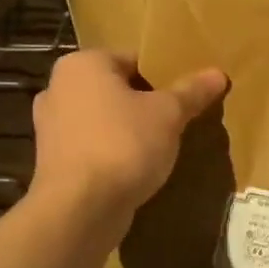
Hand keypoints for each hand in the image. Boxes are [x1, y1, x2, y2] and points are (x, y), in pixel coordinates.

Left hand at [31, 50, 227, 222]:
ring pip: (103, 119)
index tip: (186, 96)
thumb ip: (192, 92)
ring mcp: (50, 127)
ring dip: (129, 130)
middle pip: (116, 90)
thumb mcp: (168, 115)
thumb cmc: (124, 145)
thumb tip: (218, 74)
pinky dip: (113, 153)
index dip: (165, 76)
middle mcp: (58, 88)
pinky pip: (93, 147)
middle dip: (145, 104)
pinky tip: (136, 168)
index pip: (134, 59)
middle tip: (178, 120)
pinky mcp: (53, 161)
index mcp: (82, 64)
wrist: (80, 208)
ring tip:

______

What you are asked to do - If an entry contains a picture, skip the picture and reproduce everything else exactly.

Output below -
Hand keypoints for each hand in the image. Boxes are [x1, y1, x2, y2] and points are (x, y), in pixel coordinates.

Left hand at [31, 50, 227, 222]:
ring pip: (103, 119)
index tip: (186, 96)
thumb ip: (192, 92)
ring mcp: (50, 127)
ring dip: (129, 130)
middle pip: (116, 90)
thumb mcp: (168, 115)
thumb cmc: (124, 145)
thumb tip: (218, 74)
pinky dip: (113, 153)
index dip: (165, 76)
middle mcp: (58, 88)
pinky pip: (93, 147)
middle dip: (145, 104)
pinky tip: (136, 168)
index pip: (134, 59)
middle tip: (178, 120)
pinky mcp: (53, 161)
index mcp: (82, 64)
wrist: (80, 208)
ring tip:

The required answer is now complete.